Most Americans would “rather be rich and pay 2 cents” through a wealth tax, Sen. Elizabeth Warren said Tuesday while defending her proposal to leverage an annual tax on people who have wealth over $50 million. 

“We do understand the direction we’ve been going,” said the Massachusetts Democrat on CNBC’s “Squawk Box.” “This pandemic has created more billionaires. The people at the top are not barely hanging on by their fingernails at a time when people making less than $30,000 in America have an unemployment rate at about 20%.”

Warren added that the “folks at the top increased their wealth by $1.3 trillion. So this is just trying to say, when you’re in that space, you’ve got to pay 2 cents, 3 cents.”

Warren, D-Mass., along with Reps. Pramila Jayapal, D-Wash., and Brendan Boyle, D-Pa., and Sen. Bernie Sanders, I-Vt., on Monday proposed the wealth tax on households with a net worth of more than $50 million. 
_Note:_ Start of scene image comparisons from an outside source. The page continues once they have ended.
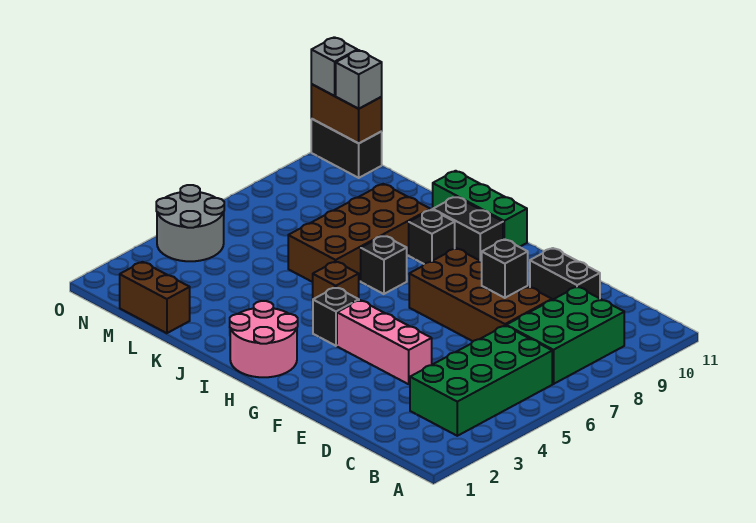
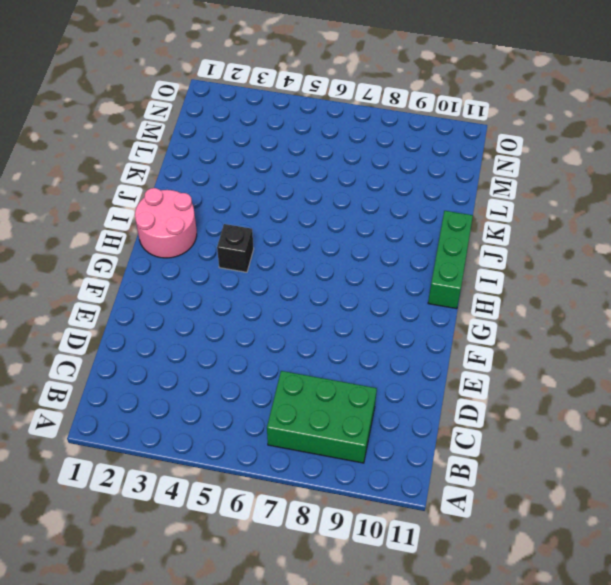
none -> green 2x4 brick [410,326,552,436]
none -> brown 2x4 brick [409,248,552,341]
none -> black 1x2 brick [530,248,600,300]

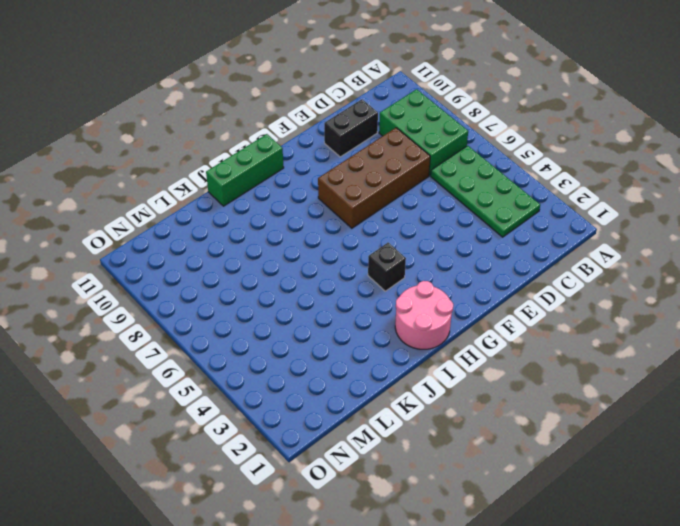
green 2x4 plate [431,146,540,237] -> green 2x4 brick [410,326,552,436]
none -> pink 1x3 brick [337,300,432,384]
none -> black 1x2 brick [433,197,503,262]
none -> brown 1x1 brick [313,261,359,299]

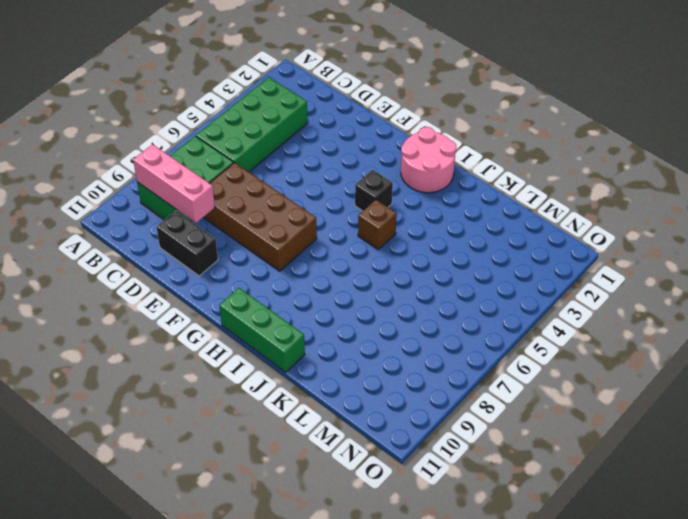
pink 1x3 brick [133,144,215,223] -> pink 1x3 brick moved to [337,300,432,384]
none -> black 1x2 brick [433,197,503,262]
none -> black 1x1 brick [361,235,407,294]
none -> black 1x1 brick [409,210,455,264]

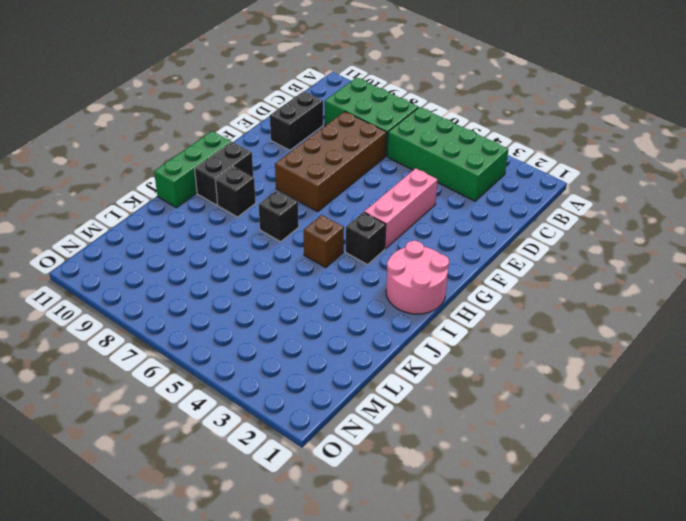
none -> brown 2x4 brick [288,184,431,282]
none -> brown 1x2 brick [120,262,190,333]
none -> grey 2x2 round brick [156,185,224,261]

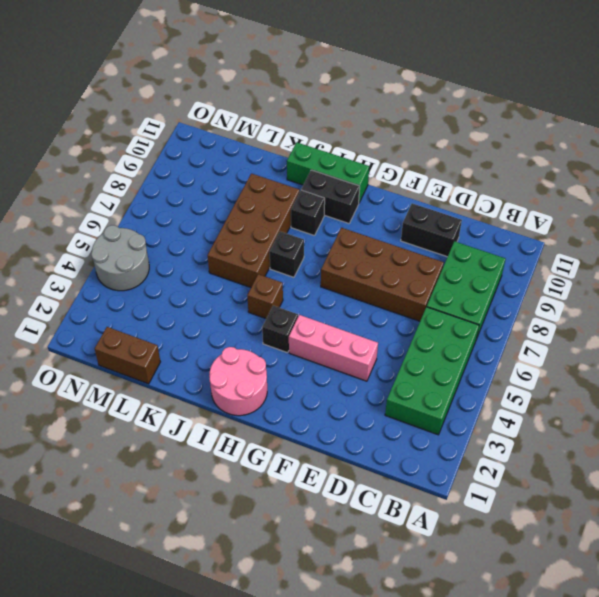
none -> black 1x2 brick [311,119,382,178]
none -> black 1x1 brick [482,239,528,298]
none -> brown 1x2 brick [311,84,382,143]

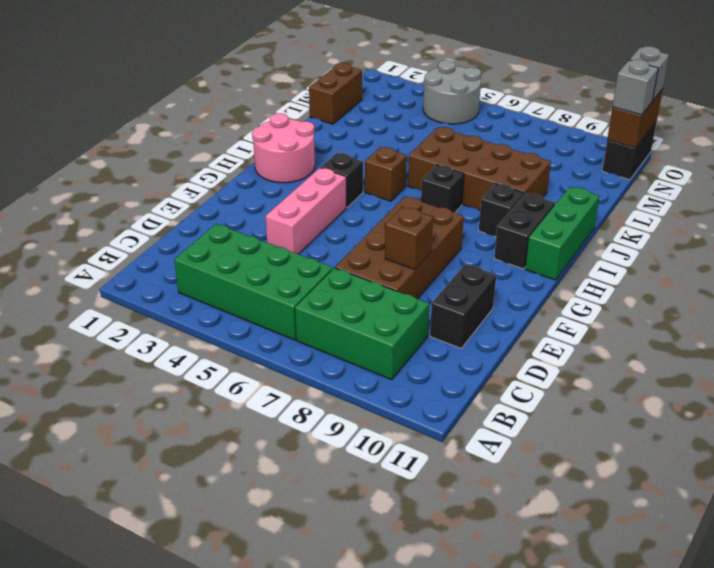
brown 1x1 brick [385,207,433,270] -> black 1x1 brick [482,239,528,298]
The measure would include a 2% annual tax on households and trusts valued at between $50 million and $1 billion, or 2 cents on every dollar of wealth worth over $50 million. People with fortunes worth more than $1 billion would be taxed annually at 3%, or 3 cents on every dollar over that amount. 

“This is not very fancy,” Warren said. “It really is a tax on fortunes above $50 million.” 

The proposed tax is “set up now to say we’re not going to collect taxes on any asset worth less than $50,000, so this is not intrusive,” the senator added. “It’s not about coming into people’s homes and valuing their Sub Zeros or figuring out what their 4-year-old cars are worth. But it says if you’ve got a fortune above $50 million, you pay on it. And if your fortune is below $50 million, you don’t. Good for you, either way.”

The senator campaigned on a similar plan while running for the presidential nomination in 2020. Sanders, like Warren, also favored a wealth tax during his campaign. 

Warren said her plan, if implemented, would raise $3.75 trillion over the next 10 years.